=== Begin Enclosure ===

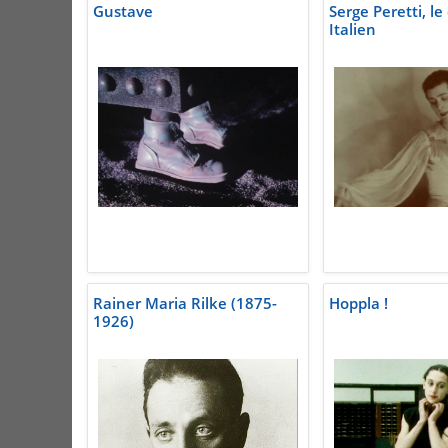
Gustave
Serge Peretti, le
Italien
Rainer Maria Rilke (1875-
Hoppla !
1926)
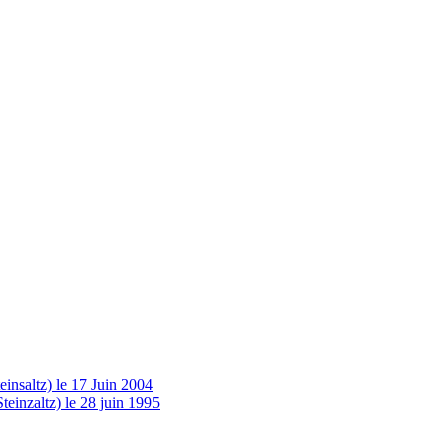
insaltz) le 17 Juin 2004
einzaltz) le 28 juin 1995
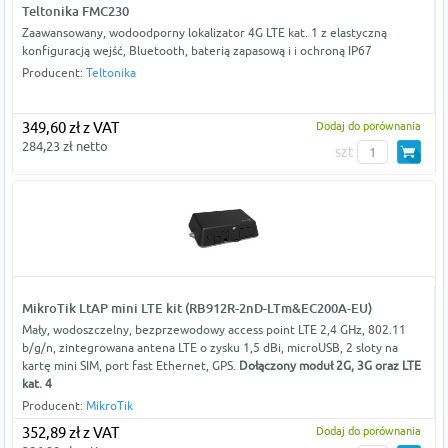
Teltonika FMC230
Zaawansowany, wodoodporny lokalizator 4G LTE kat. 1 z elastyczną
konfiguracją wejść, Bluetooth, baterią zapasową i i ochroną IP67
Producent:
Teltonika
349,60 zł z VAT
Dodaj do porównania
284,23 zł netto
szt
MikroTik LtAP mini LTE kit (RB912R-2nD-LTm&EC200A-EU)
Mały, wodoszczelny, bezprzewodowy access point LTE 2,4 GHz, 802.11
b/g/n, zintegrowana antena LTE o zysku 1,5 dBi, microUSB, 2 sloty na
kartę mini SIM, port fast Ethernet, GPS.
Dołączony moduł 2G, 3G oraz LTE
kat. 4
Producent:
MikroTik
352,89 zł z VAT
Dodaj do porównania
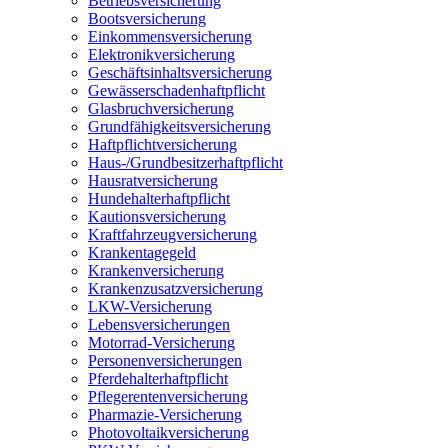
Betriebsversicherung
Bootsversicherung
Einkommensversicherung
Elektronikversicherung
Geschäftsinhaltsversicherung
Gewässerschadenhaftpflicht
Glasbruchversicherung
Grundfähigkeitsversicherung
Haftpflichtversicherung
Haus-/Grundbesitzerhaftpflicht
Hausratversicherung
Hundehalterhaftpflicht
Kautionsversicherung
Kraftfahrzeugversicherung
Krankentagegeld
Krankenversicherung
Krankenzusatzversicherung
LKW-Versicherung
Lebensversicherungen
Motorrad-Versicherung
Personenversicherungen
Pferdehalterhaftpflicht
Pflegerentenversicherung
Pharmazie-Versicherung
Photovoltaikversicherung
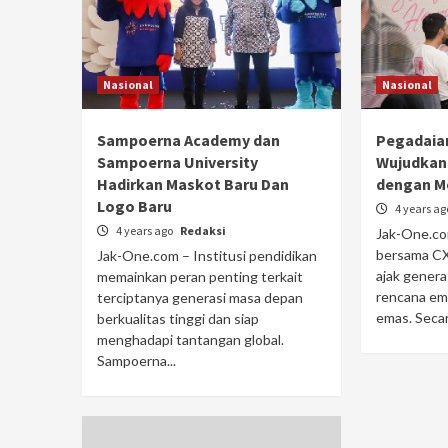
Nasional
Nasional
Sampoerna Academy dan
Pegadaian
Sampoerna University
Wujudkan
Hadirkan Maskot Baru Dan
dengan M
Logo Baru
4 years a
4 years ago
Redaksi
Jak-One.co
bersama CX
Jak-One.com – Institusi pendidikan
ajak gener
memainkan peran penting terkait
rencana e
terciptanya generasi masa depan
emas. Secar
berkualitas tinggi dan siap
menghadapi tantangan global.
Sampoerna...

=== End Enclosure ===

● PROBLEM REQUIREMENTS
State how many lines of the listing above contain the string "mini", with case counting, and give only the number.

● TASK ANSWER
2